Top of Record extracts

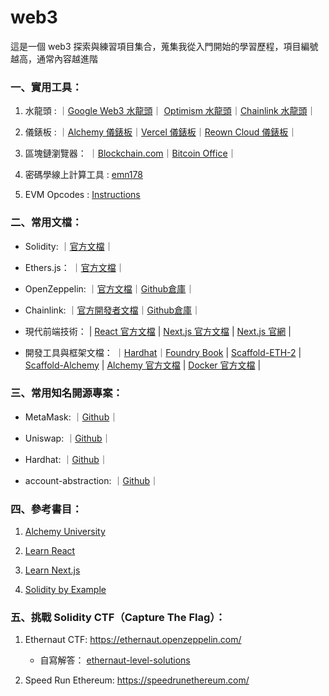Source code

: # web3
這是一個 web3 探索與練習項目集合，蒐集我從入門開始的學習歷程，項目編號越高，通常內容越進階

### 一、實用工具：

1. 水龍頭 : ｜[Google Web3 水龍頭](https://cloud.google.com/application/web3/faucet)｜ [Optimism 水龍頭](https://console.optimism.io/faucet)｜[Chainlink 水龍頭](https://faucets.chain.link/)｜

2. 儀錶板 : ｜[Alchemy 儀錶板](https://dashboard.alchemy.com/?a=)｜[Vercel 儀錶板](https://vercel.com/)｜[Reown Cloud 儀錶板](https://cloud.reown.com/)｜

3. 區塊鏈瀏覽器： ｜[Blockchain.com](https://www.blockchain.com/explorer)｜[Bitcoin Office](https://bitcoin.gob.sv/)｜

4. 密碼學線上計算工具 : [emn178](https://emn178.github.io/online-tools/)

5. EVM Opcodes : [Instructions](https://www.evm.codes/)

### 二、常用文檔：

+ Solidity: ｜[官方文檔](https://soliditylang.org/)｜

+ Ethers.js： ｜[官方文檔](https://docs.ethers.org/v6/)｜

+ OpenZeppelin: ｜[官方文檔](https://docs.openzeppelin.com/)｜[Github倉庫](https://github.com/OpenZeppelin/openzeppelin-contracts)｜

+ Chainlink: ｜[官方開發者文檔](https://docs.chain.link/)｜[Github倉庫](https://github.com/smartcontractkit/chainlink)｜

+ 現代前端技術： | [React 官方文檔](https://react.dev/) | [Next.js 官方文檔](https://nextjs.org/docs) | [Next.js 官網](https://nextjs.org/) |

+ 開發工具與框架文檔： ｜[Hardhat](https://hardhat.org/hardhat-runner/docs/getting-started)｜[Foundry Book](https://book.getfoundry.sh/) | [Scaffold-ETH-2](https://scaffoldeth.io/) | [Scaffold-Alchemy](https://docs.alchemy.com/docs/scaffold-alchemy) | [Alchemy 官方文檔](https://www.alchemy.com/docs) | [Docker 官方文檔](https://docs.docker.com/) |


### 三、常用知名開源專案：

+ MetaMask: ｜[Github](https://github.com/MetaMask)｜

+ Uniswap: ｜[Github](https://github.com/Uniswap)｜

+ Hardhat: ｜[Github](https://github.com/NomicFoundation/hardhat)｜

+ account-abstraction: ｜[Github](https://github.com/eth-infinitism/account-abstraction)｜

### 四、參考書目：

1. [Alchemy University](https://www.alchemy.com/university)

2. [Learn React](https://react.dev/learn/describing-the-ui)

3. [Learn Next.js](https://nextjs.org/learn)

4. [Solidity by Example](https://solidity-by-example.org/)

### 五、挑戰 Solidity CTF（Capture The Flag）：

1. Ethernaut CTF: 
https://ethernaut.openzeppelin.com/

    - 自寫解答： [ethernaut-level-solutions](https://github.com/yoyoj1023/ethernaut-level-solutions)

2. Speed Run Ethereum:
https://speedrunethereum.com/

Bottom of Record extracts

§ **What to work on**
Can you switch every "儀錶板" in the records above to "控制台", keep everything else unchanged, and return only the source text without the pictures?

§ **Answer for this exercise**
Source code

: # web3
這是一個 web3 探索與練習項目集合，蒐集我從入門開始的學習歷程，項目編號越高，通常內容越進階

### 一、實用工具：

1. 水龍頭 : ｜[Google Web3 水龍頭](https://cloud.google.com/application/web3/faucet)｜ [Optimism 水龍頭](https://console.optimism.io/faucet)｜[Chainlink 水龍頭](https://faucets.chain.link/)｜

2. 控制台 : ｜[Alchemy 控制台](https://dashboard.alchemy.com/?a=)｜[Vercel 控制台](https://vercel.com/)｜[Reown Cloud 控制台](https://cloud.reown.com/)｜

3. 區塊鏈瀏覽器： ｜[Blockchain.com](https://www.blockchain.com/explorer)｜[Bitcoin Office](https://bitcoin.gob.sv/)｜

4. 密碼學線上計算工具 : [emn178](https://emn178.github.io/online-tools/)

5. EVM Opcodes : [Instructions](https://www.evm.codes/)

### 二、常用文檔：

+ Solidity: ｜[官方文檔](https://soliditylang.org/)｜

+ Ethers.js： ｜[官方文檔](https://docs.ethers.org/v6/)｜

+ OpenZeppelin: ｜[官方文檔](https://docs.openzeppelin.com/)｜[Github倉庫](https://github.com/OpenZeppelin/openzeppelin-contracts)｜

+ Chainlink: ｜[官方開發者文檔](https://docs.chain.link/)｜[Github倉庫](https://github.com/smartcontractkit/chainlink)｜

+ 現代前端技術： | [React 官方文檔](https://react.dev/) | [Next.js 官方文檔](https://nextjs.org/docs) | [Next.js 官網](https://nextjs.org/) |

+ 開發工具與框架文檔： ｜[Hardhat](https://hardhat.org/hardhat-runner/docs/getting-started)｜[Foundry Book](https://book.getfoundry.sh/) | [Scaffold-ETH-2](https://scaffoldeth.io/) | [Scaffold-Alchemy](https://docs.alchemy.com/docs/scaffold-alchemy) | [Alchemy 官方文檔](https://www.alchemy.com/docs) | [Docker 官方文檔](https://docs.docker.com/) |


### 三、常用知名開源專案：

+ MetaMask: ｜[Github](https://github.com/MetaMask)｜

+ Uniswap: ｜[Github](https://github.com/Uniswap)｜

+ Hardhat: ｜[Github](https://github.com/NomicFoundation/hardhat)｜

+ account-abstraction: ｜[Github](https://github.com/eth-infinitism/account-abstraction)｜

### 四、參考書目：

1. [Alchemy University](https://www.alchemy.com/university)

2. [Learn React](https://react.dev/learn/describing-the-ui)

3. [Learn Next.js](https://nextjs.org/learn)

4. [Solidity by Example](https://solidity-by-example.org/)

### 五、挑戰 Solidity CTF（Capture The Flag）：

1. Ethernaut CTF: 
https://ethernaut.openzeppelin.com/

    - 自寫解答： [ethernaut-level-solutions](https://github.com/yoyoj1023/ethernaut-level-solutions)

2. Speed Run Ethereum:
https://speedrunethereum.com/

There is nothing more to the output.